Catalogue > At random

Carlos Motta

NEFANDUS

VIDEO | hdv | couleur | 13:4 | Colombie | 2013

In Nefandus two men travel by canoe down the Don Diego river in the Sierra Nevada de Santa Marta in the Colombian Caribbean, a landscape of “wild” beauty. The men, an indigenous man and a Spanish speaking man, tell stories about pecados nefandos [unspeakable sins, abominable crimes]; acts of sodomy that took place in the Americas during the conquest. It has been documented that Spanish conquistadores used sex as a weapon of domination, but what is known about homoerotic pre-Hispanic traditions? How did Christian morality, as taught by the Catholic missions and propagated through war during the Conquest, transform the natives’ relationship to sex? Nefandus attentively looks at the landscape, its movement and its sounds for clues of stories that remain untold and have been largely ignored and stigmatized in historical accounts.

Carlos Motta's interdisciplinary artistic practice includes the making of video essays, documentaries and online video archives. His early video Letter to My Father (Standing by the Fence) (2005) narrates the experience of living and working in New York City at the aftermath on 9/11 and focuses on the personal and political intersections of immigrants within that context.
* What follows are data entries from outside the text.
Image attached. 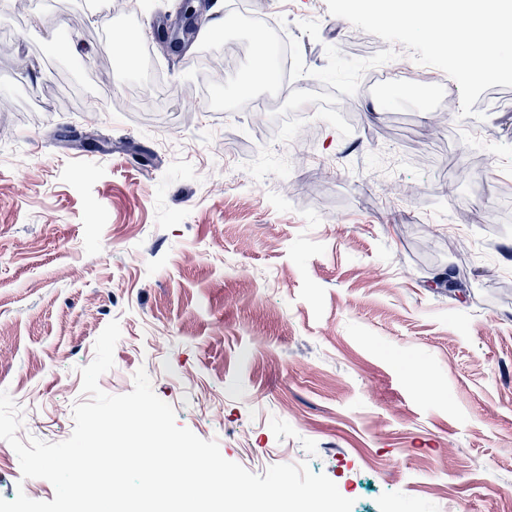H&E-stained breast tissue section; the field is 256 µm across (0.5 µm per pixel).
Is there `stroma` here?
Wrapping results in <instances>:
<instances>
[{
  "instance_id": "1",
  "label": "stroma",
  "mask_w": 512,
  "mask_h": 512,
  "mask_svg": "<svg viewBox=\"0 0 512 512\" xmlns=\"http://www.w3.org/2000/svg\"><path fill=\"white\" fill-rule=\"evenodd\" d=\"M231 2L207 12L230 27L154 49L146 78L106 49L97 0H0V389L30 401L18 438L70 437L115 320L100 388L145 370L178 426L252 473L308 463L352 512H512V88L481 121L446 80L433 131L400 83L324 119L313 96L342 94L384 41L348 42L326 0H264L299 70L245 99L258 61L226 59L249 41ZM291 139L331 167L287 166ZM385 154L393 206L372 179ZM457 240L469 288L432 287ZM21 489L54 498L0 456V498Z\"/></svg>"
}]
</instances>
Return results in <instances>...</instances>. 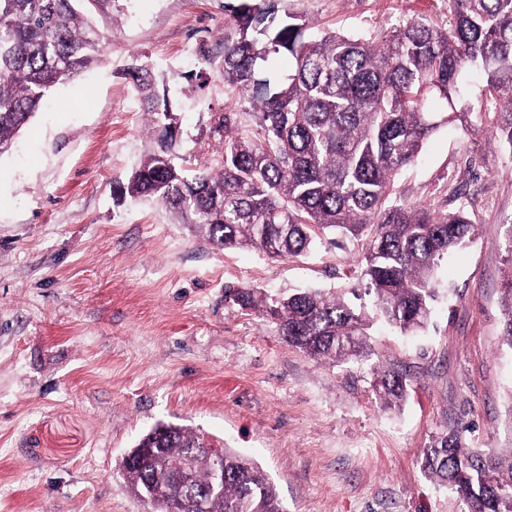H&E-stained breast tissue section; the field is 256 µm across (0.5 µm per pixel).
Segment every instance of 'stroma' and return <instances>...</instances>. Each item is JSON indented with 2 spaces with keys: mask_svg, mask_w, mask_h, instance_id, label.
I'll use <instances>...</instances> for the list:
<instances>
[{
  "mask_svg": "<svg viewBox=\"0 0 512 512\" xmlns=\"http://www.w3.org/2000/svg\"><path fill=\"white\" fill-rule=\"evenodd\" d=\"M225 0H111L103 62L55 89L0 155V512H146L123 456L160 423L246 457L284 512H462L420 467L423 448L512 460V348L501 339L512 276V151L448 126L396 179L406 200L464 211L475 237L444 258L415 335L373 329L375 353L320 363L273 324L224 303L228 285L269 294L362 288L359 241L330 234L298 259L224 250L116 183L165 137L126 75L147 65L177 118L176 162L213 165L224 81ZM316 30L380 38L402 21H448V0H274ZM406 373L385 408L374 367Z\"/></svg>",
  "mask_w": 512,
  "mask_h": 512,
  "instance_id": "obj_1",
  "label": "stroma"
}]
</instances>
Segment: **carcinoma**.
Here are the masks:
<instances>
[{"label": "carcinoma", "mask_w": 512, "mask_h": 512, "mask_svg": "<svg viewBox=\"0 0 512 512\" xmlns=\"http://www.w3.org/2000/svg\"><path fill=\"white\" fill-rule=\"evenodd\" d=\"M448 22L407 20L379 40L335 31L313 34L302 19L277 17L270 0L226 7L224 82L235 104L219 113L210 134L224 143L218 167L189 178L167 154L149 155L118 199L151 198L224 249L254 248L272 259L298 258L320 235L365 239L360 256L364 295L296 291L276 296L227 286L224 301L275 325L292 347L315 360L369 356V329L382 320L403 333L423 329L438 295L435 271L475 234L464 212H440L393 192L399 170L412 163L436 130L456 122L486 129L512 150V0H449ZM108 35L92 25L79 0H0V155L35 116L52 90L76 83L102 61ZM294 61L285 76L272 59ZM476 66L485 95L459 112V79ZM152 122L176 138L167 101L149 68L126 71ZM433 99L449 105L435 112ZM502 341L512 348V276L501 310ZM385 407L404 399L406 377L375 372ZM158 455L123 468L132 492L151 512H167L175 495L207 497V512H283L273 485L240 454L224 449V485L212 489L213 460L200 433L161 423L138 444ZM193 461L195 480L183 489L150 490L161 470L177 474ZM421 469L453 490L465 512H499L512 499V461L505 464L463 444V429L436 437Z\"/></svg>", "instance_id": "cac0c4a2"}]
</instances>
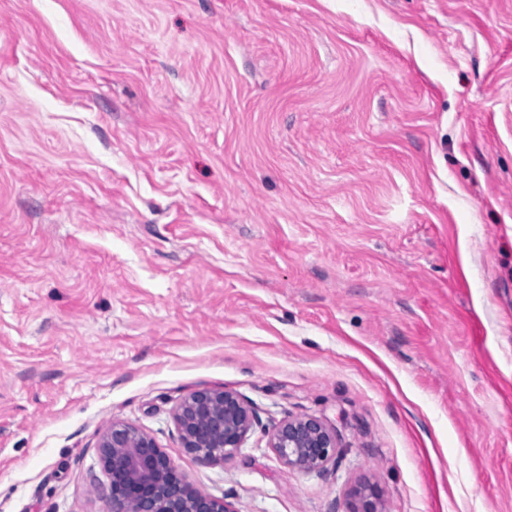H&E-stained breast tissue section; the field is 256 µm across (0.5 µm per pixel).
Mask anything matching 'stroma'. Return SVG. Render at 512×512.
<instances>
[{
    "instance_id": "1",
    "label": "stroma",
    "mask_w": 512,
    "mask_h": 512,
    "mask_svg": "<svg viewBox=\"0 0 512 512\" xmlns=\"http://www.w3.org/2000/svg\"><path fill=\"white\" fill-rule=\"evenodd\" d=\"M115 419L237 512H512V0H0V512H107ZM256 419L248 405L226 390L195 391L175 412L184 448L203 463L224 461L237 454ZM269 445L285 465L303 472L322 470L337 453L335 435L321 420L310 416L279 423Z\"/></svg>"
}]
</instances>
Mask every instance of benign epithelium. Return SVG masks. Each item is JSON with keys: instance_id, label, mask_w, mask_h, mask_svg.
Returning <instances> with one entry per match:
<instances>
[{"instance_id": "obj_1", "label": "benign epithelium", "mask_w": 512, "mask_h": 512, "mask_svg": "<svg viewBox=\"0 0 512 512\" xmlns=\"http://www.w3.org/2000/svg\"><path fill=\"white\" fill-rule=\"evenodd\" d=\"M257 419L236 394L195 391L178 405L175 420L184 447L203 463L237 454ZM270 448L288 467L322 470L336 456V437L310 416L288 418L274 427ZM110 490L109 512H236L223 500L196 490L155 440L135 426L114 420L98 446Z\"/></svg>"}]
</instances>
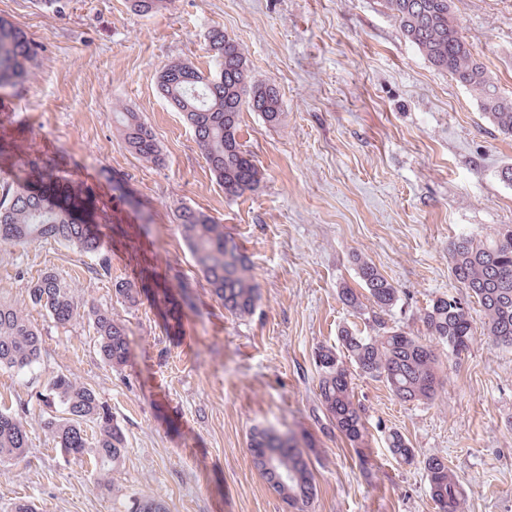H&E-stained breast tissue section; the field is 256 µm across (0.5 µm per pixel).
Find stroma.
<instances>
[{
  "label": "stroma",
  "mask_w": 512,
  "mask_h": 512,
  "mask_svg": "<svg viewBox=\"0 0 512 512\" xmlns=\"http://www.w3.org/2000/svg\"><path fill=\"white\" fill-rule=\"evenodd\" d=\"M452 16L512 97V0H453ZM0 19L37 47L22 86L0 101V182L59 173V204L77 205L103 244L98 258L50 240L0 245V300L28 315L45 349L34 372H0V409L28 425L26 460L0 462V512L19 501L37 512H134L150 497L167 512H294L252 463L257 428L294 436L307 457L316 491L305 512H436L418 462L391 456L393 431L419 458H447L458 512H512V348L489 335L448 258L459 235L487 242L512 225V185L501 178L512 136L403 37L381 0H164L146 16L131 0H0ZM215 28L241 46L249 82L275 88L281 103L275 123L240 114L261 181L237 200L158 89L175 62L216 72ZM122 112L153 128L162 163L127 149ZM184 204L250 256L261 293L251 315H227L197 271L173 222ZM356 256L398 289L391 321L410 335L423 336L419 314L442 294L473 318L461 357L435 346L446 382L430 401L402 402L356 376L368 427L358 450L324 414L315 362L359 323L338 295L357 285ZM46 272L78 304L125 324V365L101 360L87 320L62 327L32 305L28 288ZM118 280L136 286L138 305L117 301ZM61 373L95 390L124 432L108 486L40 425L42 395Z\"/></svg>",
  "instance_id": "35a3bbf8"
}]
</instances>
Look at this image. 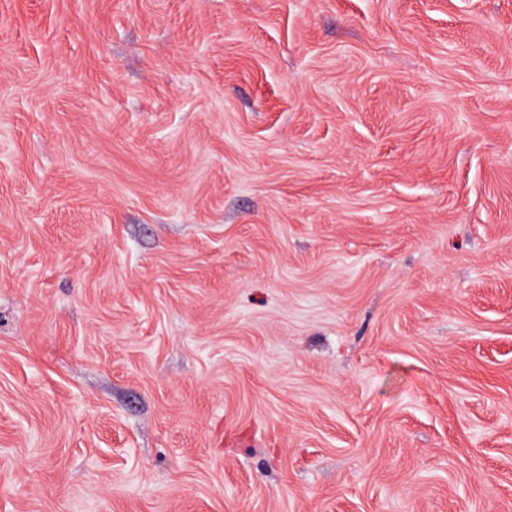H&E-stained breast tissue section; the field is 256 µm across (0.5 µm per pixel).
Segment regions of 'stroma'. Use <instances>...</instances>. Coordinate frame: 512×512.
<instances>
[{
  "label": "stroma",
  "instance_id": "obj_1",
  "mask_svg": "<svg viewBox=\"0 0 512 512\" xmlns=\"http://www.w3.org/2000/svg\"><path fill=\"white\" fill-rule=\"evenodd\" d=\"M0 512H512V0H0Z\"/></svg>",
  "mask_w": 512,
  "mask_h": 512
}]
</instances>
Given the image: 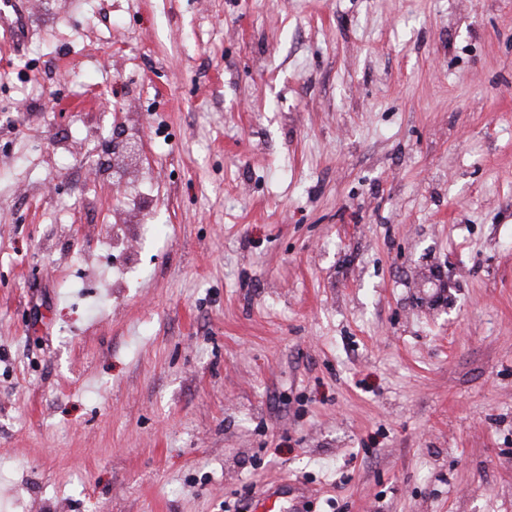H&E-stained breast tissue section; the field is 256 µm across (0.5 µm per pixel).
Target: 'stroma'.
<instances>
[{"label": "stroma", "mask_w": 512, "mask_h": 512, "mask_svg": "<svg viewBox=\"0 0 512 512\" xmlns=\"http://www.w3.org/2000/svg\"><path fill=\"white\" fill-rule=\"evenodd\" d=\"M277 481L512 512V0H14L0 512Z\"/></svg>", "instance_id": "stroma-1"}]
</instances>
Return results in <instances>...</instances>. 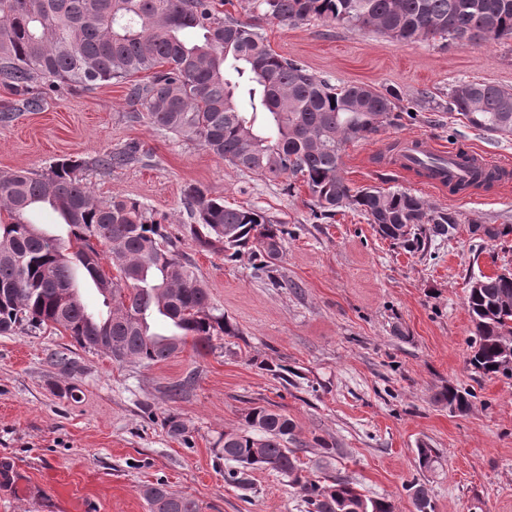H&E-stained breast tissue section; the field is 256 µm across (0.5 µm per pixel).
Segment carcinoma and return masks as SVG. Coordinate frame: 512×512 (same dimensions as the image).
<instances>
[{
  "label": "carcinoma",
  "instance_id": "carcinoma-1",
  "mask_svg": "<svg viewBox=\"0 0 512 512\" xmlns=\"http://www.w3.org/2000/svg\"><path fill=\"white\" fill-rule=\"evenodd\" d=\"M247 9L281 24L311 18L372 28L407 42L439 38L452 43L512 37V0H245ZM202 38L187 42L183 32ZM139 73L147 80L131 82ZM127 82L128 118L195 142L234 168L265 177H287L307 187L322 216L358 210L377 233L397 224H427L400 241L425 249L429 236L456 231L455 214L403 190H351L340 175L346 144L395 124L396 97L369 85L331 86L304 64L274 52L252 24L224 15L212 0H0V83L28 110L61 87L92 91ZM448 111L474 127L512 135V91L489 83L459 82L448 89ZM135 144L88 161L65 159L46 172H0V333L17 327L62 328L80 347L117 363L156 364L192 343L196 353L239 330L212 302L168 231L166 218L131 198L98 197L83 171L103 174L137 160ZM461 166L470 177L448 183L453 194L489 188L497 170ZM58 214L65 234L28 221L37 207ZM182 225L201 250L228 259L249 251L279 280L287 230L263 211L229 207L198 187L185 193ZM107 254L116 271L100 269ZM99 296L101 315L84 312L80 280ZM468 289L475 340L468 364L483 375L512 379V282L482 275ZM61 375L80 371L65 348L51 356ZM466 410L462 392L438 394ZM296 425L264 405L250 408L242 425L224 433L231 476L271 468L298 488L306 512H393L385 498H365L345 479L329 483L302 474L295 451ZM419 466L438 462L436 449L417 448ZM417 512H435L429 489L410 484ZM149 512H200L197 502L161 485L145 487Z\"/></svg>",
  "mask_w": 512,
  "mask_h": 512
}]
</instances>
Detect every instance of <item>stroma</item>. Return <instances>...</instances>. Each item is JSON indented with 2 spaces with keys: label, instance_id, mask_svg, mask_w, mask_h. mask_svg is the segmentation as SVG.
<instances>
[{
  "label": "stroma",
  "instance_id": "obj_1",
  "mask_svg": "<svg viewBox=\"0 0 512 512\" xmlns=\"http://www.w3.org/2000/svg\"><path fill=\"white\" fill-rule=\"evenodd\" d=\"M240 3L224 0L223 10L257 25L276 53L335 86L397 93L400 120L348 143L341 175L355 190L409 191L457 214L459 231L410 253L358 212L315 216L303 184L237 171L199 145L127 120L122 84L51 92L38 112L0 85V107L12 110L0 121V171L41 172L138 144V161L87 172L91 190L167 215L183 258L240 330L215 339L211 352L188 346L152 365L113 362L52 328L0 333V512H148L143 490L151 484L197 500L201 512H306L273 470L249 471L243 487L224 478L233 464L220 439L257 403L293 419L306 476L347 479L365 497L389 499L394 512H414L415 480L435 512H512V379L468 366L466 307L471 279L512 267V235L490 241L468 231L512 224V136L475 129L441 107L460 81L512 91V39L401 43L318 20L284 26ZM411 136L481 151L504 176L462 194L432 189L398 168L397 149ZM192 186L285 225L280 286L250 254L229 261L183 235ZM63 348L81 368L71 380L49 360ZM268 362L293 377L275 378ZM190 375L187 393L170 398L169 386ZM448 386L469 392L466 411L437 400ZM172 416L184 425L180 435L169 431ZM325 442L335 456L325 457ZM422 443L438 450L440 466L419 468Z\"/></svg>",
  "mask_w": 512,
  "mask_h": 512
}]
</instances>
Motta is interested in questioning the structures of power that control and regulate civic life as well as hegemonic construction of historical narratives. One of his most recognized projects is We Who Feel Differently (2012), a comprehensive video archive of interviews with dozens of queer subjects that speak about the forty years of gay, lesbian, bisexual, trans, intersex and queer activism from a variety of social perspectives. The installation was first presented in a solo exhibition at New York's New Museum in 2012 to great acclaim. Motta's most recent video works Nefandus Trilogy will have its World Premiere at the 2014 International Film Festival Rotterdam's Tiger Awards Competition. Composed of three short films, Nefandus (winner of Catalonia Hotels Award for Best Video at LOOP, Barcelona, 2013), Naufragios and La visión de los vencidos, the trilogy exposes the imposition of the category `sexuality` onto indigenous cultures in the Americas during the Conquest and throughout the colonial period, based on moral and legal discourses of sin and crime. These works will also be presented at the First International Biennial of Contemporary Art of Cartagena de Indias in February.